For years, wealth management firms have moved toward offering additional financial planning services. For many advisors, financial planning is considered an essential service, and there’s even a large subset of RIAs that only offer flat-fee services, rather than the traditional fee on assets under management.
In March, F2 Strategy surveyed 37 RIAs, wealth management, and asset management firms representing $6 trillion in assets. The study looked at how mid-sized wealth management firms use and view financial planning.
At first glance, most firms appeared to offer financial planning services, with retirement planning, cash flow analysis, and estate planning at the top of the list. However, F2 found that only about 32 percent of firms offered financial planning to all of their clients.
Doug Fritz, CEO and founder of F2, said that there is a fundamental disconnect between the way in which most firms make money and the desire on the part of financial advisors to offer financial planning. “We pay advisors the way we get paid. Go get new assets. Go get new clients,” Fritz said. “[But] what’s the payback, monetarily, for a wealth management firm to have a financial planner? Fricking nothing,” Fritz said.

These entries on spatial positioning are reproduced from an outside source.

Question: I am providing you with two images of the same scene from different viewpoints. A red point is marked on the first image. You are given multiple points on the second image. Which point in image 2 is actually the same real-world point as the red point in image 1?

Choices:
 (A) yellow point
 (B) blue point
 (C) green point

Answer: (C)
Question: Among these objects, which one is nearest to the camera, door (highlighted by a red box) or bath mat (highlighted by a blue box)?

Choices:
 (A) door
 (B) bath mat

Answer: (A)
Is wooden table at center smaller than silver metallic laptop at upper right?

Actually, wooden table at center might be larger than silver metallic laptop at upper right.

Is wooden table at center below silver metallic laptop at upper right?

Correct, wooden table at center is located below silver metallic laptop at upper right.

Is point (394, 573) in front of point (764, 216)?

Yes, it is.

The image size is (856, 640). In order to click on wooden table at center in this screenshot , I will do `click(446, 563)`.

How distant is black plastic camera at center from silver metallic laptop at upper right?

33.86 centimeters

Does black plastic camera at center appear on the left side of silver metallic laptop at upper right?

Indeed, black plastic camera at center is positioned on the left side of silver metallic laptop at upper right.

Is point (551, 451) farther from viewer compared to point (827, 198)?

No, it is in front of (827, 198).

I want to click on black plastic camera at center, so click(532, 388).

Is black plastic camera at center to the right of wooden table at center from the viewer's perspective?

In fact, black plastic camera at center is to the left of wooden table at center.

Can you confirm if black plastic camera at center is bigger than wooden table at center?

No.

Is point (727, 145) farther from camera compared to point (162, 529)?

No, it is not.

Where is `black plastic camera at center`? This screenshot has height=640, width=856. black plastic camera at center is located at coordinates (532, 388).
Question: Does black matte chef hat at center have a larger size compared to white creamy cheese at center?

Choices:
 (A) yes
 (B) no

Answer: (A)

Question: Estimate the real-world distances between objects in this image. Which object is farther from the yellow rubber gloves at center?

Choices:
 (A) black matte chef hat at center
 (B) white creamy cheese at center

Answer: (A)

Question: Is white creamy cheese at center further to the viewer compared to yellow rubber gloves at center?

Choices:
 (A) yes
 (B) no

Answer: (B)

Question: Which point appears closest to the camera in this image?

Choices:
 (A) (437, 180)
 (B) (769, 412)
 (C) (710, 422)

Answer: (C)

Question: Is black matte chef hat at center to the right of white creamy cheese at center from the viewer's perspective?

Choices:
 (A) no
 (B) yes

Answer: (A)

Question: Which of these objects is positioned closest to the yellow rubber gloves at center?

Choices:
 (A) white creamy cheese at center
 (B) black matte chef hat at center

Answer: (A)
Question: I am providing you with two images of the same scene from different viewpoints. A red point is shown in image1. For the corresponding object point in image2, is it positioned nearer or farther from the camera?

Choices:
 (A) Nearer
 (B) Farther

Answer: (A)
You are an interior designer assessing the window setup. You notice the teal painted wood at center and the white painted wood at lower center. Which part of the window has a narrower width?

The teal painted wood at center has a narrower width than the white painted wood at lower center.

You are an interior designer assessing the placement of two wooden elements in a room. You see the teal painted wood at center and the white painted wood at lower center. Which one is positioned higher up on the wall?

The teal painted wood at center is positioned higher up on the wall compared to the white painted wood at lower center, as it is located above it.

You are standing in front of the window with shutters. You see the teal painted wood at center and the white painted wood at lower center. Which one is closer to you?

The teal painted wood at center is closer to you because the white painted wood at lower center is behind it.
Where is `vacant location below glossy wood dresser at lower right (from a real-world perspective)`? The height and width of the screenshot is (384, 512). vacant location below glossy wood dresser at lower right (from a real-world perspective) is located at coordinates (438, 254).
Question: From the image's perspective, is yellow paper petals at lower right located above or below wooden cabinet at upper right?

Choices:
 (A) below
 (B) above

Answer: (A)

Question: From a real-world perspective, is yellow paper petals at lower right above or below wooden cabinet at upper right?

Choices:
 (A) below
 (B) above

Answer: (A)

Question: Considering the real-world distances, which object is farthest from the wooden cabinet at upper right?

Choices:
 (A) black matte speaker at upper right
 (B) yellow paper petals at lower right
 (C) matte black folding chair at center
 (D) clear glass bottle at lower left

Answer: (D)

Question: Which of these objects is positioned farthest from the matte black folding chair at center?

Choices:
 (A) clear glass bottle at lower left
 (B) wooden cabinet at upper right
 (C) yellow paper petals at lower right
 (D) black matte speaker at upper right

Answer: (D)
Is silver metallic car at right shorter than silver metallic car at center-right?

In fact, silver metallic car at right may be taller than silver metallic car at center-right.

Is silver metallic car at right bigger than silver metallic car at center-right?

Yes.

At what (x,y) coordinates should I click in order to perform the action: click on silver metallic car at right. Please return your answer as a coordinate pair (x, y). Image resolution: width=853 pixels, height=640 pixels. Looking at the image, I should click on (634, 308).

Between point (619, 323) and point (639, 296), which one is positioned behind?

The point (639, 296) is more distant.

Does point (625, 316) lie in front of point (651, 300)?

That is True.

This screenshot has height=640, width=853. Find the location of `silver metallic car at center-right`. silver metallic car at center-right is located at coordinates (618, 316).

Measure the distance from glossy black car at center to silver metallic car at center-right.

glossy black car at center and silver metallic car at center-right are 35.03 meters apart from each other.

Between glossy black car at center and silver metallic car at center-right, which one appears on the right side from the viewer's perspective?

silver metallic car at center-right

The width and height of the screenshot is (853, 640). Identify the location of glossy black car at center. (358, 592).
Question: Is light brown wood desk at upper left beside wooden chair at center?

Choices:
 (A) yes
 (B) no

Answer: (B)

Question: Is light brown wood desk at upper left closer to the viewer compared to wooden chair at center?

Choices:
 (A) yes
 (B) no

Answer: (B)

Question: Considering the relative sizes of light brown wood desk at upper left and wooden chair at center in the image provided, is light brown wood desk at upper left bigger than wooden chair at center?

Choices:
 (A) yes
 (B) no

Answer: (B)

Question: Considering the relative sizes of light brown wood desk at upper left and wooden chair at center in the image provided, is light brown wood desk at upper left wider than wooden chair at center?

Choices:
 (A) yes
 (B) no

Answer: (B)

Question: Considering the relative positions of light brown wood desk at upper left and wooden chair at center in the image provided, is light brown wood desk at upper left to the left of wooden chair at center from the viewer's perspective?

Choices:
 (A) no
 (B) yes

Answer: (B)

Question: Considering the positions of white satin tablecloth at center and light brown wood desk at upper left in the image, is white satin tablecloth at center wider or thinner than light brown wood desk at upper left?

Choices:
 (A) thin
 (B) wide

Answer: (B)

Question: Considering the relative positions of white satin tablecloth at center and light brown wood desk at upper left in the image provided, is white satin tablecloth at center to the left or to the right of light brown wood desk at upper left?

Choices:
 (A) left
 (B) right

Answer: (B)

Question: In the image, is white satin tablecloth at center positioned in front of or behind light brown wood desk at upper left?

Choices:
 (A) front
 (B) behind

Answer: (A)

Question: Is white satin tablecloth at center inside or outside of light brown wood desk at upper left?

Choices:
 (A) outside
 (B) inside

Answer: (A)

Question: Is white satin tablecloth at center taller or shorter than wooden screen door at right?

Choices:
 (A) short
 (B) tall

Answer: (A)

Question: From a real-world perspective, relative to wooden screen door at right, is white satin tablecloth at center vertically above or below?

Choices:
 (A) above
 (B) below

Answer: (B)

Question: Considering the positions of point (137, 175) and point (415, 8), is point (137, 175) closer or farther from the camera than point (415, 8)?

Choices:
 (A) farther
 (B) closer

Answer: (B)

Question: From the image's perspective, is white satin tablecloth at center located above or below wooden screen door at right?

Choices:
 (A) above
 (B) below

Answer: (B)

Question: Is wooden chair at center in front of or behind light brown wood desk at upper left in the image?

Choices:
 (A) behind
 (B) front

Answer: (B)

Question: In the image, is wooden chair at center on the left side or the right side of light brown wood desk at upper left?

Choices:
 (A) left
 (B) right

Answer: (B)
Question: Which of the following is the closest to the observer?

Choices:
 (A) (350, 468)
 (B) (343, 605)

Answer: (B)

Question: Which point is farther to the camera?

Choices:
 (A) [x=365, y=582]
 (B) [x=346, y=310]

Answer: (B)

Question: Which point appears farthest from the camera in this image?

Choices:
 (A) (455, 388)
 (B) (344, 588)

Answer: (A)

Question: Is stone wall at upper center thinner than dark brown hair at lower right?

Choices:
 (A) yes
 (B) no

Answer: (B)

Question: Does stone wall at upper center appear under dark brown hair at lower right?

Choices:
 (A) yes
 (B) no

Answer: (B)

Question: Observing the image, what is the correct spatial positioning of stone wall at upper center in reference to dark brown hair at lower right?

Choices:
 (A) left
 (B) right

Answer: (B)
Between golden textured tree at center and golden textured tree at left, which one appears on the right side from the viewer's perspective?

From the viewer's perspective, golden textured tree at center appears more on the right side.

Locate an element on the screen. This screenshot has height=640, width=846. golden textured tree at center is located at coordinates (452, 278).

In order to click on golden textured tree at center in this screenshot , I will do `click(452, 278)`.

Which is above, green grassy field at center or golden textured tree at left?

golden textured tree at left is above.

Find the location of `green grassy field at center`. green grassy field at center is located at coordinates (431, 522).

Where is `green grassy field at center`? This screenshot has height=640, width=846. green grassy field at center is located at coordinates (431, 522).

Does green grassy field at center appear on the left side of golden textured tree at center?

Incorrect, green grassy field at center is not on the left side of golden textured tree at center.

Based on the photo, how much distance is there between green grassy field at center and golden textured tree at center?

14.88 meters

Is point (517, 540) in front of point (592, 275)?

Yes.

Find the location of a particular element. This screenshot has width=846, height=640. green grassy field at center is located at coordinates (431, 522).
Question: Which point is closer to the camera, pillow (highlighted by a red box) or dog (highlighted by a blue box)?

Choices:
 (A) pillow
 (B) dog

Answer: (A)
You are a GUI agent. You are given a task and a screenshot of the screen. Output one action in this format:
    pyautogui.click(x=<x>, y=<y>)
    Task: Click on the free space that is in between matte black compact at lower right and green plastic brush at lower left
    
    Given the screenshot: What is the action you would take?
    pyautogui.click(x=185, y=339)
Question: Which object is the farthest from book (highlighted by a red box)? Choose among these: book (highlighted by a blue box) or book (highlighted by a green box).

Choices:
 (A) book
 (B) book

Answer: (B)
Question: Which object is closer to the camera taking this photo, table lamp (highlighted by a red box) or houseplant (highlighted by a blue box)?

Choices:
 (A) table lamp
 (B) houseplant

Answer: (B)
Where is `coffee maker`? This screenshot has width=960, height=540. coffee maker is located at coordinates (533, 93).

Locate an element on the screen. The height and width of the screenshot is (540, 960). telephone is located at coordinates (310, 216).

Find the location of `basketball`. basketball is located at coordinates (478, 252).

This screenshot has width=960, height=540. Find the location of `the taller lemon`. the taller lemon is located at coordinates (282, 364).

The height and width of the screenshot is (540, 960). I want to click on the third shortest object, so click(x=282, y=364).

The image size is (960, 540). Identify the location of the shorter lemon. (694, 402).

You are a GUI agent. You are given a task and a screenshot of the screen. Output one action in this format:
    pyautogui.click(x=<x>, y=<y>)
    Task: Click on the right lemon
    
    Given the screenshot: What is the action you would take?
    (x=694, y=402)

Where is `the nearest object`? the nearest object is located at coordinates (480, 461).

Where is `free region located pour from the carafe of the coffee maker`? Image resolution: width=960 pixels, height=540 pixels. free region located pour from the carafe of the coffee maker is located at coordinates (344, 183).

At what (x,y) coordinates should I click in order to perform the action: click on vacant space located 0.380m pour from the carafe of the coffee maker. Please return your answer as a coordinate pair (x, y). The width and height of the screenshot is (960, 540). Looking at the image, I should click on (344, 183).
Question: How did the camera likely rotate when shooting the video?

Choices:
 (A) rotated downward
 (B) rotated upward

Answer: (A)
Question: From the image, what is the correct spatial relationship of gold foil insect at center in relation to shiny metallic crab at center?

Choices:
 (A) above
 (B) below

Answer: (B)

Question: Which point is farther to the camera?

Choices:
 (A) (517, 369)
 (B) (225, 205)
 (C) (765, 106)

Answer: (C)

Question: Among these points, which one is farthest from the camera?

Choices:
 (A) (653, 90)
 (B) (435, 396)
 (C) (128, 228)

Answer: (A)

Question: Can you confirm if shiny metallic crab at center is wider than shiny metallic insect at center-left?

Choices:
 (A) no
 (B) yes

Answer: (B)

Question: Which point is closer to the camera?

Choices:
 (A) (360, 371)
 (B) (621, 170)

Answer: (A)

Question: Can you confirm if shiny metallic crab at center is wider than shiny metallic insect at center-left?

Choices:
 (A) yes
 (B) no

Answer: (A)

At most firms (52 percent), advisors are the ones who make the decision about which clients receive financial plans. The rest base the decision on the complexity of a client’s portfolio or AUM.
According to the report, some firms said that advisors decided to not offer financial planning to clients because it would require the firm to change its business model. Additionally, they said it could lead to uncomfortable conversations between the advisor and the firm.
However, when the financial plan decision is left to the advisor, many choose not to spend time creating a plan because there is no financial incentive for the advisor, said Fritz.
“We have a fundamental, philosophical misalignment in our country between what we say advisors do and what is good for clients — and frankly, what we actually do for clients,” Fritz said.
Some clients may be taking note. A survey published last month by J.D. Power showed that investor satisfaction with their advisors had plunged more than 17 points year-over-year, and that this satisfaction was closely tied to market swings and not the value that an advisor provides.
F2 believes that there are some steps that a firm can take to improve its approach to financial planning. Rather than changing the AUM fee structure, which would be prohibited for larger firms, F2 suggests that RIAs should focus on both educating their advisors about the value of financial planning for clients and providing them with the tools to do so.
F2 also believes that financial planning tools should integrate with an advisor’s CRM and portfolio construction software. Most firms surveyed used only one of two financial planning software platforms, eMoney and MoneyGuidePro.
“They’re all fundamentally good, but the largest ones are disassociated from the portfolio construction process,” said Fritz. He explained that an advisor may come up with a one-time financial plan, but if it isn’t connected to the other software that advisors use on a daily basis, the plan will quickly become outdated.
Only about 6 percent of the firms surveyed were planning to invest in new planning software.
“Over 60 percent said, ‘We’re not looking at new tools. We’re just going to try to optimize and make this better,’” Fritz said.